A library the internet can’t get enough of


On the first Tuesday of the year, author and political activist Don Winslow tweeted a photograph of an avid reader’s dream library. Bathed in the buttery glow of three table lamps, almost every surface of the room is covered with books. There are books on the tables, books stacked on mahogany ladders, and books atop still more books lining the shelves of the room. “I hope you see the beauty in this that I do,” Winslow wrote in the tweet, which has been acknowledged with 32,800 hearts.

If you spend enough time in the literary corners of Twitter, this image may look familiar. It rises again just about annually, and the library has been attributed over the years to authors including Umberto Eco and buildings in Italy and Prague. As with other images featuring beautiful bookshelves, people go absolutely bananas for it. Winslow’s post received 1,700 comments, including one from a professor at Pace University who has been using the photo as his Zoom background.

“It’s clearly the home of a person who loves and collects books,” Winslow said in an email through his agent, Shane Salerno. “For me, I think that photo is as stunning as a sunset. I could spend days and days locked in that library examining each book.” He noted that there’s something comforting about the image, since “it’s a room you could happily get lost in.”

Winslow had no idea the origin of the photo. He had found it on Twitter, but didn’t remember the name or location of the library. (Though he believed it to be the personal library of a prominent author from another country.)

The library, it should be known, is not in Europe. It doesn’t even exist anymore. But when it did, it was the home library of Johns Hopkins professor Richard Macksey in Baltimore. (I was his student in 2015 and interviewed him for Literary Hub in 2018.) Macksey, who died in 2019, was a book collector, polyglot and scholar of comparative literature. At Hopkins, he founded one of the country’s first interdisciplinary academic departments and organized the 1966 conference “The Languages of Criticism and the Sciences of Man,” which included the first stateside lectures by French theorists Jacques Derrida, Roland Barthes, Jacques Lacan and Paul de Man.

Macksey’s book collection clocked in at 51,000 titles, according to his son, Alan, excluding magazines and other ephemera. A decade ago, the most valuable pieces — including first editions of “Moby Dick,” T.S. Eliot’s “Prufrock and Other Observations,” and works by Wordsworth, Keats and Shelley — were moved to a “special collections” room on the Hopkins campus. After Macksey’s death, a SWAT team-like group of librarians and conservationists spent three weeks combing through his book-filled, 7,400-square-foot house to select 35,000 volumes to add to the university’s libraries.

Surprise discoveries included an 18th-century Rousseau text with charred covers (found in the kitchen), a “pristine” copy of a rare 1950s exhibition catalog showing Wassily Kandinsky’s paintings, posters from the May 1968 protests when students in Paris occupied the Sorbonne, a hand-drawn Christmas card from filmmaker John Waters, and the original recordings of the theorists at that 1966 structuralism conference.

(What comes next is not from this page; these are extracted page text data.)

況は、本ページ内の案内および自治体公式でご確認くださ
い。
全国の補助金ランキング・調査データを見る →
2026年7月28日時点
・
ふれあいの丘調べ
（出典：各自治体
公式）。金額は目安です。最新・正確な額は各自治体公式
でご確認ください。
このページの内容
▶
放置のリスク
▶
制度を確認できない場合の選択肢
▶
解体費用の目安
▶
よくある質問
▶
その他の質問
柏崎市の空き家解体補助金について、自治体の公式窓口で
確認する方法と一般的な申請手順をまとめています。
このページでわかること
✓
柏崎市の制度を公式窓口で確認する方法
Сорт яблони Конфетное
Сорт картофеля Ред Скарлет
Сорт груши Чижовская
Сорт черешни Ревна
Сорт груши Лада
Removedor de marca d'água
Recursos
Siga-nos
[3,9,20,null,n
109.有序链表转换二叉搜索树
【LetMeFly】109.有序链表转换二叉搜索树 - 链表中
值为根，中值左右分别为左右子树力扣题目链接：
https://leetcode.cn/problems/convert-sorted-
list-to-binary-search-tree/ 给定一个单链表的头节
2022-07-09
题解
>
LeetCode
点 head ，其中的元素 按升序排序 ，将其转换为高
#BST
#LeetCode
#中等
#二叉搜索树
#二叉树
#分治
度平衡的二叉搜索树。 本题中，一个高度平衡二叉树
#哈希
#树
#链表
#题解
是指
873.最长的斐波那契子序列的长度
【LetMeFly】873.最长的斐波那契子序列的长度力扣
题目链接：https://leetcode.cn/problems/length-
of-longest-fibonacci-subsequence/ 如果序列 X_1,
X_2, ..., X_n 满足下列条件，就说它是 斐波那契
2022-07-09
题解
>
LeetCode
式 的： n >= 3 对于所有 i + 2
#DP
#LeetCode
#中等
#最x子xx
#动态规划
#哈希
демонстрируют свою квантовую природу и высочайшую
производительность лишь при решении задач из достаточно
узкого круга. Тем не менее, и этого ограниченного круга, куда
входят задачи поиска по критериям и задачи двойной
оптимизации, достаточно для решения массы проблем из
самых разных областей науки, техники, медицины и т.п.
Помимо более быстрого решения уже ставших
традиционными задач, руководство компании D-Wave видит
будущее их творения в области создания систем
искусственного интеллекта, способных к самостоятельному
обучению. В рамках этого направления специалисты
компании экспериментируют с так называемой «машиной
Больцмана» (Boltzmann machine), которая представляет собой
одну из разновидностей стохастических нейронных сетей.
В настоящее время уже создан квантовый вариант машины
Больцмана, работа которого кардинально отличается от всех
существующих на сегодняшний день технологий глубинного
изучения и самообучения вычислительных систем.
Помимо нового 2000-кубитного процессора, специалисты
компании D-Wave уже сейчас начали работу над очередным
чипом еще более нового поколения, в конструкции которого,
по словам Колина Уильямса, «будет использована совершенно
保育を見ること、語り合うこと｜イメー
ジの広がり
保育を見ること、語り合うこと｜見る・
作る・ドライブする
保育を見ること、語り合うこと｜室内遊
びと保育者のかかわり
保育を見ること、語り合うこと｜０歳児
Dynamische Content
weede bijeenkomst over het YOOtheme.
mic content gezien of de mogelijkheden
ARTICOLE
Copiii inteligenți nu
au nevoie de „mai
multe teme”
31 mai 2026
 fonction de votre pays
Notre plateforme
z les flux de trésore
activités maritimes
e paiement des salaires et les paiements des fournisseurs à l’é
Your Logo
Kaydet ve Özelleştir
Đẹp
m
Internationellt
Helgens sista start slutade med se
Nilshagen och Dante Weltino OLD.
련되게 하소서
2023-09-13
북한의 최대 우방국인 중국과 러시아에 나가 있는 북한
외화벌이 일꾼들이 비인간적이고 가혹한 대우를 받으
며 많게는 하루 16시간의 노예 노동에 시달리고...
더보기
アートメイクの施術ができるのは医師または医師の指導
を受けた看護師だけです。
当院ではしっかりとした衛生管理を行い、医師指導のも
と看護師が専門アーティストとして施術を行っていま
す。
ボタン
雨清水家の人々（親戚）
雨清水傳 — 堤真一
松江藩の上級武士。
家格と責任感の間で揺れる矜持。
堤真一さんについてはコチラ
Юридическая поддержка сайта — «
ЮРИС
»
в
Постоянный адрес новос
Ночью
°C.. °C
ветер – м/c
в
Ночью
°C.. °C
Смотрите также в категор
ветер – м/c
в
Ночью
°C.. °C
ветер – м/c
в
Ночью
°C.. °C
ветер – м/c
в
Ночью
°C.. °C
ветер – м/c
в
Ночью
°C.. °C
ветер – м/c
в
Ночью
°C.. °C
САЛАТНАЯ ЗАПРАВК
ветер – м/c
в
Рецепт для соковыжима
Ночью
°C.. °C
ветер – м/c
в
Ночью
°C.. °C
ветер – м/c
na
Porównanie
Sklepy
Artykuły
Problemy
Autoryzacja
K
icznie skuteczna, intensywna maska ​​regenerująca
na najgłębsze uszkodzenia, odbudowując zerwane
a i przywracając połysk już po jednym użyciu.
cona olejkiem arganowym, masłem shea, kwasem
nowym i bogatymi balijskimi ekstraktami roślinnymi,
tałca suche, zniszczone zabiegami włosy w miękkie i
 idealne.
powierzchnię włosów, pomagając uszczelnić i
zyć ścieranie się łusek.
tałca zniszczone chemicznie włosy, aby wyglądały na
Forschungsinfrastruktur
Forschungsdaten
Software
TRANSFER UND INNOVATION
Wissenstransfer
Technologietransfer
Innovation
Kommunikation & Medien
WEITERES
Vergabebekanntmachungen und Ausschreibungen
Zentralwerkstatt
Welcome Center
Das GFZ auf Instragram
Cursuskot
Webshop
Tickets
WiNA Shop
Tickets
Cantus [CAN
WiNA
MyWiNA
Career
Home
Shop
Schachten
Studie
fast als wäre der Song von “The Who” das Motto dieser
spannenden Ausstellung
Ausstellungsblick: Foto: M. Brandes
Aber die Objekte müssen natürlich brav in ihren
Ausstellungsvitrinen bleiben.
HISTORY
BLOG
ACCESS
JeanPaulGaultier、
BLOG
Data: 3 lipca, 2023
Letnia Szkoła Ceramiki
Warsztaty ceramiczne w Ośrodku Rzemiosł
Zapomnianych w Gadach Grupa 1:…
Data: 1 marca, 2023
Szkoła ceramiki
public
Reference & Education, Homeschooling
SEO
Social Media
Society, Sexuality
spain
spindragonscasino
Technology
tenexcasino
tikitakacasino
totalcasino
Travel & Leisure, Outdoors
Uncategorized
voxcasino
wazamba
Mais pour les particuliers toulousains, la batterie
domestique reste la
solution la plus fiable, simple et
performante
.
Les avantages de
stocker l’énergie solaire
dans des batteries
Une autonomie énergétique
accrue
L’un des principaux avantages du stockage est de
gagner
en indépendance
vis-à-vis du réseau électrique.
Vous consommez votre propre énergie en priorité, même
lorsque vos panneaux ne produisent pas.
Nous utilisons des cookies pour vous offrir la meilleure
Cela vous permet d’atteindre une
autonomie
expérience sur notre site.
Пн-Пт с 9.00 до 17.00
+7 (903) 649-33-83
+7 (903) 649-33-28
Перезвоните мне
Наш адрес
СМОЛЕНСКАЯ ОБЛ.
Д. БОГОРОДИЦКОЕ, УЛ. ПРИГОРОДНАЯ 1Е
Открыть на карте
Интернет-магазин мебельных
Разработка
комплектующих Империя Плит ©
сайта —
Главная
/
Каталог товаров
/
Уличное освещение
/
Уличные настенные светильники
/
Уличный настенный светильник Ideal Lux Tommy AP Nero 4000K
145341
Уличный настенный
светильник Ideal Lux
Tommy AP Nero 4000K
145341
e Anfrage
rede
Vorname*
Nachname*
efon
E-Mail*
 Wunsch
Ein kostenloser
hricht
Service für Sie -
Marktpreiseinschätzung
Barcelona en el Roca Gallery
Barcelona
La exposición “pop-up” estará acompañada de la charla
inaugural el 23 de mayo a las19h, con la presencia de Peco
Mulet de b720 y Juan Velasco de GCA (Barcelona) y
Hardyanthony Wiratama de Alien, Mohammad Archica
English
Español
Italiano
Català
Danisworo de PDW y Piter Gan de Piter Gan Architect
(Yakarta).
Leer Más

“For years, everyone had said ‘there’s got to be recordings of those lectures.’ Well, we finally found the recordings of those lectures. They were hidden in a cabinet behind a bookshelf behind a couch,” said Liz Mengel, associate director of collections and academic services for the Sheridan Libraries at Johns Hopkins. Several first editions by 20th-century poets and novelists sat on a shelf in the laundry room.

After the librarians from Hopkins and nearby Loyola Notre Dame were finished selecting their donations, the remaining books were carted away by a dealer, so Macksey’s son could prepare the house to be sold.

The library image sidesteps all those details to evoke something more universal, said Ingrid Fetell Lee, the author of the Aesthetics of Joy, a blog about the relationship between decor and delight. “We’re attracted to the image, and we come up with all sorts of stories about who it might be and what it might be because we love to tell stories,” she said. “But what’s really driving the attraction is much more visceral.”

Fetell Lee pointed to the photo’s sense of abundance. “There’s something about the sensorial abundance of seeing lots of something that gives us a little thrill,” she said. Also relevant: the “satisfying” sense of organized chaos, and the awe inspired by the high ceilings.

Pictures of books and libraries are popular across social platforms. A representative from Instagram said that some of the top-liked posts on the platform that include the words “library” or “libraries” feature large quantities of books, a “cozy” aesthetic or a warmer color scheme.

What would Macksey think if he knew his library had taken on a life of its own? “My dad liked nothing better than sharing his love of books and literature with others,” Alan Macksey said. “He’d be delighted that his library lives on through this photo.”